14. A device as recited in claim 13, wherein:

the plurality of parallelizing techniques include:

parallel processing; and

processing in parallel; and

the plurality of computation techniques include:

matrix multiplication; and

stencil-based computation.

15. A device as recited in claim 13, further comprising a backward-propagation decision module stored on the computer-readable media and executable by the processor to:

determine, based at least in part on the one or more inputs and the one or more outputs, one or more output activation errors for the neural network;

select, based at least in part on properties of the neural network, a backward-propagation technique from a plurality of backward-propagation techniques and a parallelizing technique from a plurality of parallelizing techniques; and

process the neural network using the selected backward-propagation technique and the selected parallelizing technique to update weights associated with one or more layers of the neural network.

16. One or more computer-readable media storing computer-executable instructions that, when executed on one or more processors, configure a computer to train a neural network by performing acts comprising:

causing the neural network to process one or more inputs;

receiving from the neural network, one or more outputs resulting from the neural network processing the one or more inputs;

determining, based at least in part on the one or more inputs and the one or more outputs, one or more output activation errors for the neural network;

selecting, based at least in part on one or more properties associated with the neural network, a backward-propagation technique from a plurality of backward-propagation techniques;

using the selected backward-propagation technique and the one or more output activation errors to calculate error gradients and weight deltas for the neural network; and

updating weights associated with one or more layers of the neural network based, at least in part, on the error gradients or the weight deltas.

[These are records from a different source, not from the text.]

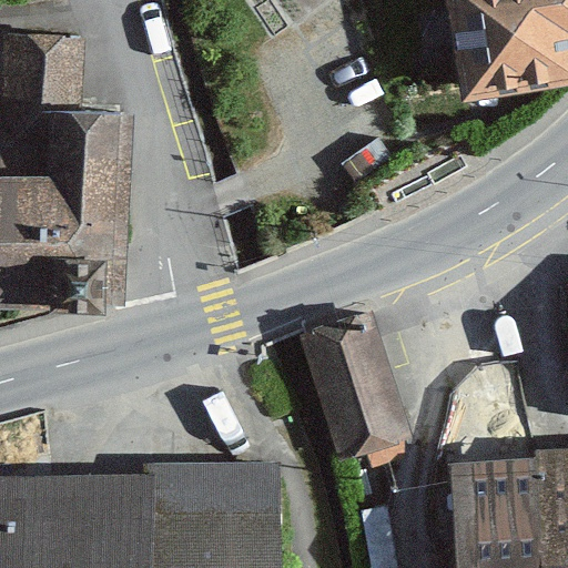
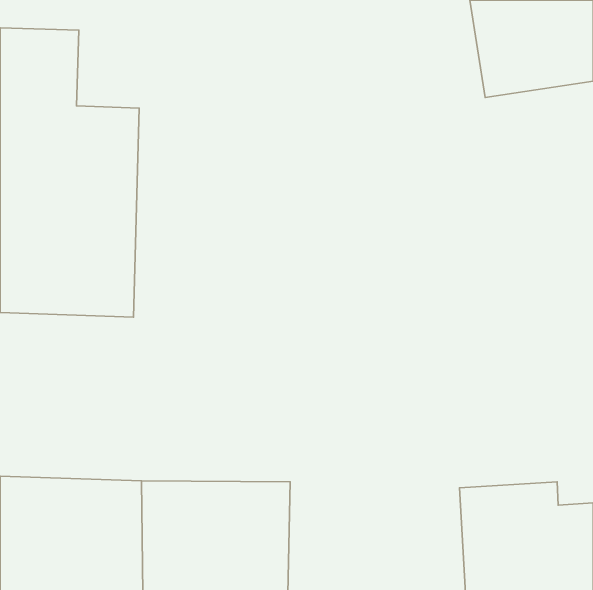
building: [292,315,410,464] -> none

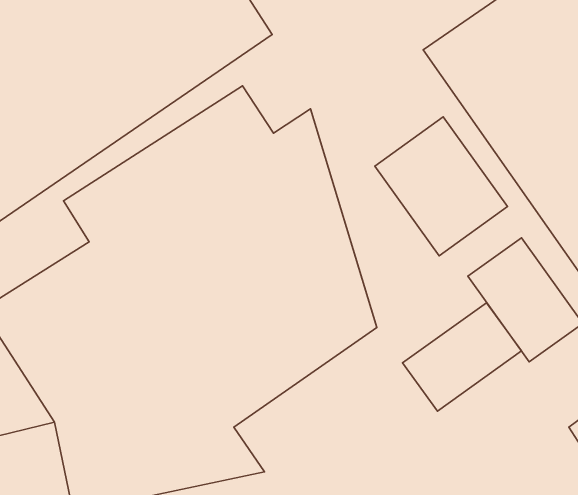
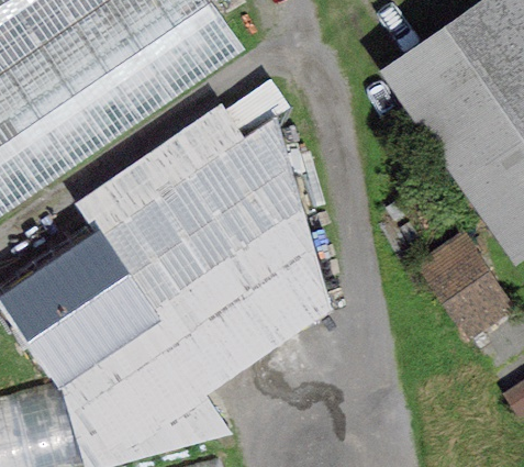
building: [375,117,508,256] -> none
building: [403,303,521,411] -> none

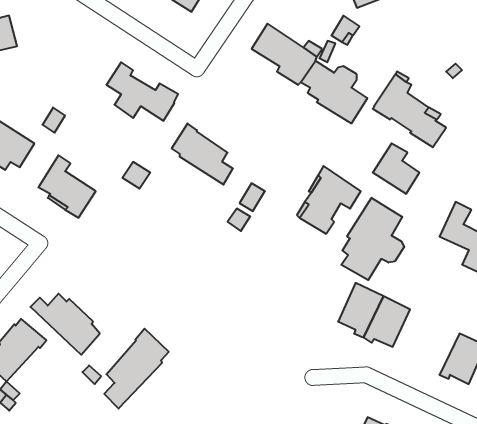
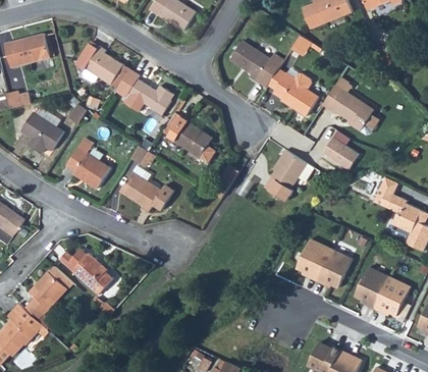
building: none -> [75,43,130,89]
building: none -> [122,166,174,213]
building: [341,198,404,280] -> none
building: none -> [355,267,389,309]
building: [104,329,169,409] -> none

17. One or more computer-readable media as recited in claim 16, wherein:

the selected backward-propagation technique is a sparse-dense matrix multiplication technique; and

using the selected backward-propagation technique and the one or more output activation errors to generate input activation errors and weight deltas for the neural network includes:

generating one or more sparse matrices using the one or more output activation errors;

representing an individual sparse matrix of the one or more sparse matrices using a row index array, a column index array, and a value array;

calculating the error gradients and the weight deltas based, at least in part, on the one or more sparse matrices.

18. One or more computer-readable media as recited in claim 16, wherein the one or more properties associated with the neural network comprise at least one of:

a number of layers within the neural network;

a data sparsity associated with individual layers of the neural network;

a size associated with a kernel; and

a stride size.

19. One or more computer-readable media as recited in claim 18, wherein the data sparsity is represented as a percentage of values within the individual layers of the neural network that include a zero value.

20. One or more computer-readable media as recited in claim 19, wherein selecting the backward-propagation technique includes selecting a sparse-dense matrix multiplication technique based, at least in part, on the data sparsity being greater than a threshold percentage of values that include a zero value.